E ancora è doveroso sapere quali iniziative siano state adottate dallo Stato, dalle Regioni e dagli Enti locali per evitare che l’aborto sia usato come contraccettivo (art.1 legge 194); quali collaborazioni siano state avviate (mediante convenzioni, protocolli, ecc.) con le “strutture sociali operanti sul territorio” che hanno il compito di aiutare le maternità difficili o indesiderate; in quanti casi l’IVG sia stata evitata per effetto di aiuti o consulenze da parte delle Istituzioni; quale la ragione delle dichiarazioni d’urgenza che hanno cancellato l’attesa dei 7 giorni dal certificato abortivo; quali le patologie dei nascituri (e quali riscontri diagnostici per accertarle) che hanno motivato l’aborto per motivi di salute della madre dopo i 90 giorni dal concepimento.

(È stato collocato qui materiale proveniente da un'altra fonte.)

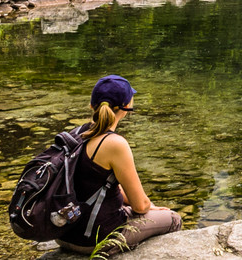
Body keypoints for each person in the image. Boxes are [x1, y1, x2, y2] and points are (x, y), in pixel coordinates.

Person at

Siffatte informazioni non sono state mai fornite dalle Relazioni ministeriali perché non potevano essere ricavate dai moduli predisposti per la rilevazione.
In ogni caso, un’onesta discussione dovrebbe concludersi con l’indicazione di come raccogliere i dati modificando le schede di rilevazione.
A tali fini è dunque doverosa un’urgente modifica di tali schede.
Assai efficace, invece, si rivela la Relazione nel dissolvere a suon di dati l’annosa bugia tesa a criminalizzare i medici obiettori, rei di ostacolare l’effettuazione dell’aborto e di costringere le richiedenti a faticose peregrinazioni in cerca di un ospedale che garantisse il “servizio”. Sono infatti 0,87 le IVG settimanali per ginecologo non obiettore (p.78)!
Dissonante invece appare la semplice constatazione (p.70) che l’aborto farmacologico si effettua anche nei Consultori familiari, operazione autorizzata con circolare del Ministro della Salute della scorsa legislatura in pieno periodo ferragostano. Perché siffatta modalità abortiva non solo lascia sovente la donna in totale solitudine (contraddicendo la ratio della legge), non solo stravolge le nobili ragioni per cui sono nati i Consultori (aiuto alla maternità, alla vita, alla famiglia, L.405/75), ma evidenzia pure l’illegittimità della circolare stessa, in quanto violativa della legge 194/78, alla cui stregua l’aborto deve essere effettuato in struttura ospedaliera.
Perché non disapplicare siffatta circolare, del resto palesemente illegittima, come ha fatto il Piemonte?
Perché, infine, in siffatto contesto non certo esaltante, non dare spazio alla speranza?
Essa esiste e dice coi fatti che è realmente possibile un’alternativa all’aborto. È il pluridecennale servizio dei Cav, che offrono alla gestante accoglienza, ascolto, compagnia, sostegno.
280 mila sono i bambini aiutati a nascere dai Cav in Italia e migliaia le mamme seguite. Di esse nessuna si è mai pentita della scelta positiva effettuata!
È un servizio offerto a chiunque, quindi pubblico, nel nome della dignità di ogni vita umana, una sorta di “supplenza” delle Istituzioni, cui spetterebbe il compito primario di difendere la vita dei cittadini.
Perché lo Stato non mutua da quel servizio un possibile concreto percorso di promozione della vita prenatale, reso ancor più urgente dall’attuale glacialità demografica?